Exercise
Across these entries, work out how many lines carry the string "Translucent", and give only that number.
......
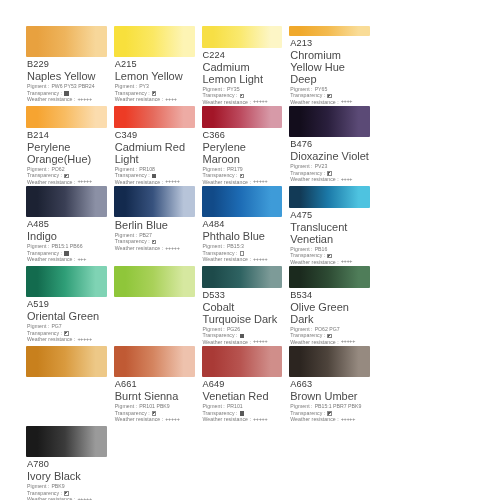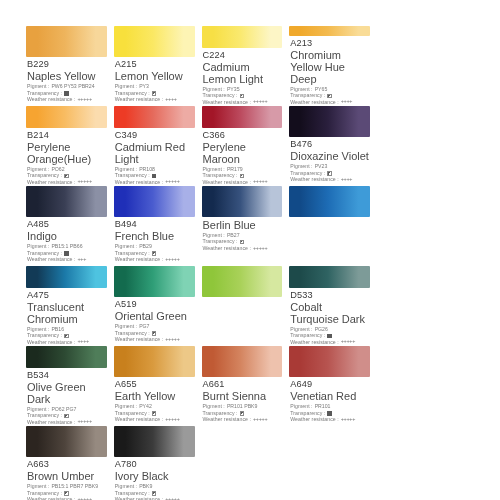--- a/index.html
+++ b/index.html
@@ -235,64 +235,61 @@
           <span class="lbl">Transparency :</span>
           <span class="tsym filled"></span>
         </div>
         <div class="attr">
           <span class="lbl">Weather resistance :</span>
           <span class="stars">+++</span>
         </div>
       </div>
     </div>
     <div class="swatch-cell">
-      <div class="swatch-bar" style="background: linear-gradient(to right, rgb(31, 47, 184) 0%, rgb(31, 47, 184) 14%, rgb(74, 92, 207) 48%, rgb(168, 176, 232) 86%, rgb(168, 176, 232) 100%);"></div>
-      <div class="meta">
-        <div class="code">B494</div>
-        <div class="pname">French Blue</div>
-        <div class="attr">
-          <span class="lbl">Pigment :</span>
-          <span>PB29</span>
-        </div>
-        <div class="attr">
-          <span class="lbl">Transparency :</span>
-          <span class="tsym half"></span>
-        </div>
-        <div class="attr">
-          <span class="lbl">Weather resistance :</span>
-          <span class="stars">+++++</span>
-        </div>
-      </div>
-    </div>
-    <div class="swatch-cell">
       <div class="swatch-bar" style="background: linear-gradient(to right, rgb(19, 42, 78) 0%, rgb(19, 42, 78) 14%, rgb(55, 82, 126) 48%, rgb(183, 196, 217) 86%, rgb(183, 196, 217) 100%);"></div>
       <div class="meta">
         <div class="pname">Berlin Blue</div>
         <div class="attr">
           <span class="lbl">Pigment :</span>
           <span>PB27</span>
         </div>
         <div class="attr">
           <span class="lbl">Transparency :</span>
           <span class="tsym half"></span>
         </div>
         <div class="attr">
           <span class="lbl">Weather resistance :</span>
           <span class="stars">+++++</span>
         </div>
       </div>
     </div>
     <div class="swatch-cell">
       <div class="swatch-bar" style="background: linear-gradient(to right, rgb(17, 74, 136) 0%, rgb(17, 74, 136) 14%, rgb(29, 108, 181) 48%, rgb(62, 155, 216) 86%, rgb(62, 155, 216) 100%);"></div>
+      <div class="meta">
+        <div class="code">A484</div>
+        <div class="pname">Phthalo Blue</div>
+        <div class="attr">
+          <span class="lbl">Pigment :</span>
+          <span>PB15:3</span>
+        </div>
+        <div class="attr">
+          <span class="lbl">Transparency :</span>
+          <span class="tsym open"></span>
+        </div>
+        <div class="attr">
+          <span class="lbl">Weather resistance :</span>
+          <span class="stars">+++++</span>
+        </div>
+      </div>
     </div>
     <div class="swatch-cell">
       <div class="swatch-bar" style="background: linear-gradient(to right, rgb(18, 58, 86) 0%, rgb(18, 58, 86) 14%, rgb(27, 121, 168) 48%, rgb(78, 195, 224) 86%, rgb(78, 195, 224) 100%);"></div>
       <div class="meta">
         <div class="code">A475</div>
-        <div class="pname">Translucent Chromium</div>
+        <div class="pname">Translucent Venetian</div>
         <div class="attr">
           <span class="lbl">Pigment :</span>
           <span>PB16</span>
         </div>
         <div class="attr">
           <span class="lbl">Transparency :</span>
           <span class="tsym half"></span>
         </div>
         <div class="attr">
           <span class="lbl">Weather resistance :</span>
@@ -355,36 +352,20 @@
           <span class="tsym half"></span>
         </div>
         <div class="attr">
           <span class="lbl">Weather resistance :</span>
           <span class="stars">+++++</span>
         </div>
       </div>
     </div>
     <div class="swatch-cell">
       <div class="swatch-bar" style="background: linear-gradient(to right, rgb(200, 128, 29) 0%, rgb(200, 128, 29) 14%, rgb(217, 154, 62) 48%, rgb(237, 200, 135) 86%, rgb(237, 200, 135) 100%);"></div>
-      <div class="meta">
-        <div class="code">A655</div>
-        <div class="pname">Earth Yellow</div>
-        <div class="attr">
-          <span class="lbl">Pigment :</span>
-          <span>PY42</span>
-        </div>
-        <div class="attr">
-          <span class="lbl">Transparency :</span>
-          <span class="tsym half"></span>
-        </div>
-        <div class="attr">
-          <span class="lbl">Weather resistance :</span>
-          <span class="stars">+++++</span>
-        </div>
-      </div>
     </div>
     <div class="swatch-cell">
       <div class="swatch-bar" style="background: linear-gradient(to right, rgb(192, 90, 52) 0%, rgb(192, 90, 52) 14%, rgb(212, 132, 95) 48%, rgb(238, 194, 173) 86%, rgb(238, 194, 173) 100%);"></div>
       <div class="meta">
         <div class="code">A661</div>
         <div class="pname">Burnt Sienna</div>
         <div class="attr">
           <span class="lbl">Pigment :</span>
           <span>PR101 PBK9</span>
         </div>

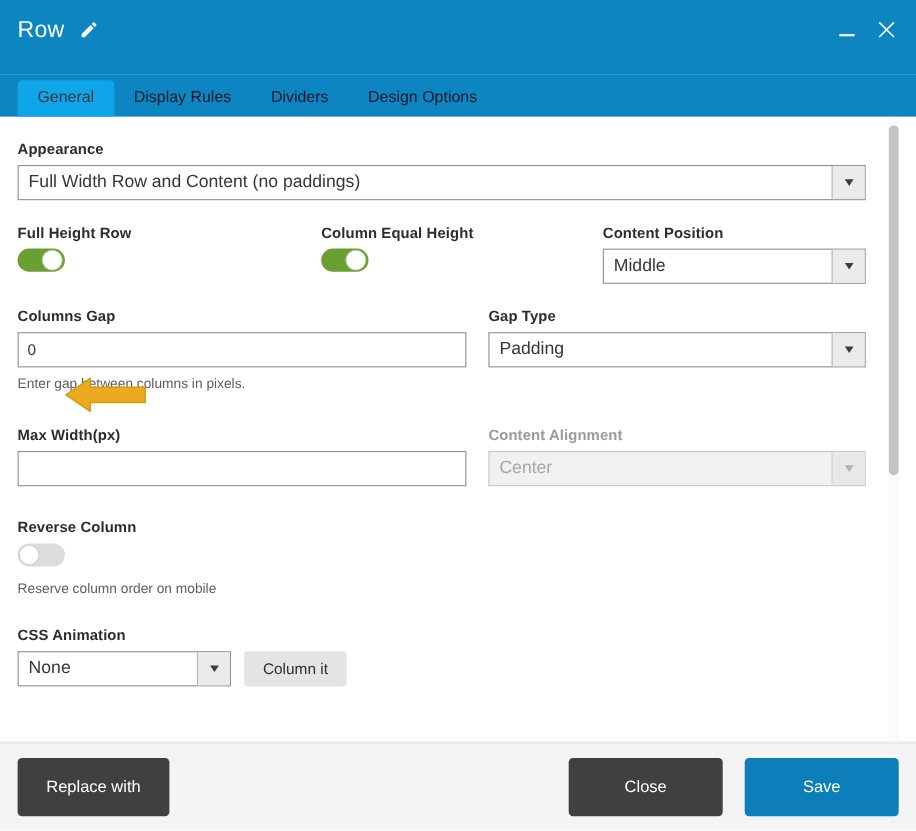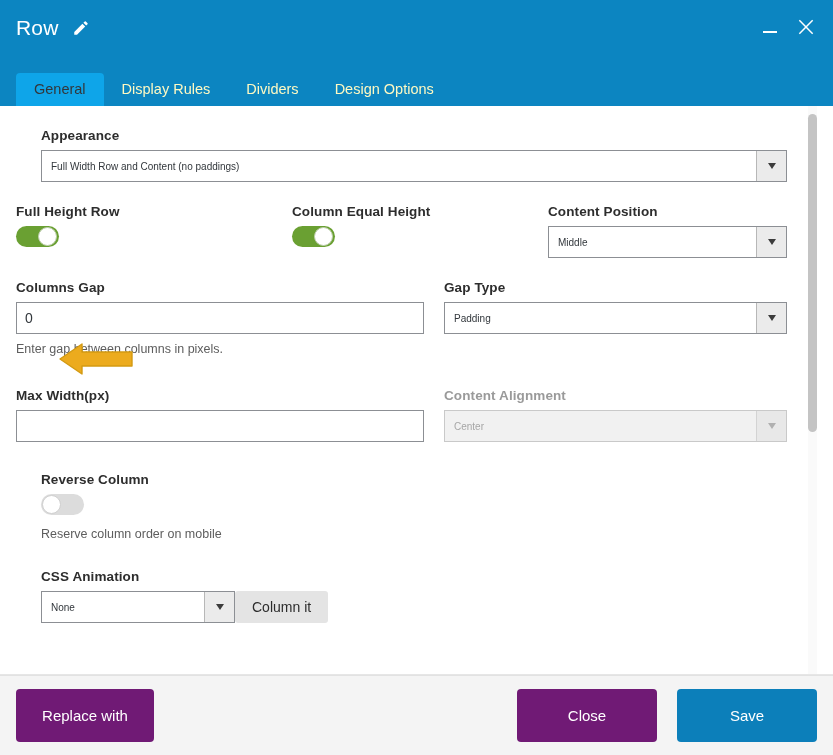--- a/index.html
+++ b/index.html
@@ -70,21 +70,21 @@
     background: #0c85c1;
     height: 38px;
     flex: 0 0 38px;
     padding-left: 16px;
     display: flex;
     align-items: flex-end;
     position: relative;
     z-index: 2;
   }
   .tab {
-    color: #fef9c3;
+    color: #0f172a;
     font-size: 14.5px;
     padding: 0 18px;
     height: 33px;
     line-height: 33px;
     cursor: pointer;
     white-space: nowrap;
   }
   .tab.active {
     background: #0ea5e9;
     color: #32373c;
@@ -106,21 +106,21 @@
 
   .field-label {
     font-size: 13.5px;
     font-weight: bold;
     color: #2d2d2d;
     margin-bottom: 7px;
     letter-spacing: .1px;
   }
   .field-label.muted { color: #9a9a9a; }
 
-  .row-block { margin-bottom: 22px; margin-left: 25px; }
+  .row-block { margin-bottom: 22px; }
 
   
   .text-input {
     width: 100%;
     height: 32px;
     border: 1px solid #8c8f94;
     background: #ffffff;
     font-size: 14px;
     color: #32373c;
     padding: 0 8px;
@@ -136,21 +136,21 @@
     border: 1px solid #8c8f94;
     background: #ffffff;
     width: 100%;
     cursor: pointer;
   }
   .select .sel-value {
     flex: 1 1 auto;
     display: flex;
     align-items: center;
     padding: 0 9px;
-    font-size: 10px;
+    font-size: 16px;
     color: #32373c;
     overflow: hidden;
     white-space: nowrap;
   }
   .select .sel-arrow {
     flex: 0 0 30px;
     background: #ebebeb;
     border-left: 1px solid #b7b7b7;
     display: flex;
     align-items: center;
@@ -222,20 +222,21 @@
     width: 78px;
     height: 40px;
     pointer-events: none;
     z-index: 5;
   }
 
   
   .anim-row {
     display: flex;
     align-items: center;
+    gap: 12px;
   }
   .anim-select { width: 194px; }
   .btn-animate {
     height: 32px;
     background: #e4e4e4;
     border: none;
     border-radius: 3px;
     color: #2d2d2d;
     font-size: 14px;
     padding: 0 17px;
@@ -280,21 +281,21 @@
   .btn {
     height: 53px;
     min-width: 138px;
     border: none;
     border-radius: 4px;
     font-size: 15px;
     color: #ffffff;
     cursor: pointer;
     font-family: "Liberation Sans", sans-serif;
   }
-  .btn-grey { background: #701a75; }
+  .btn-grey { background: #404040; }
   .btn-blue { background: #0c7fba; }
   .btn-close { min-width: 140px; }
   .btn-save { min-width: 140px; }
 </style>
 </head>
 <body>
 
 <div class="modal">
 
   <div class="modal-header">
......
Finished task
2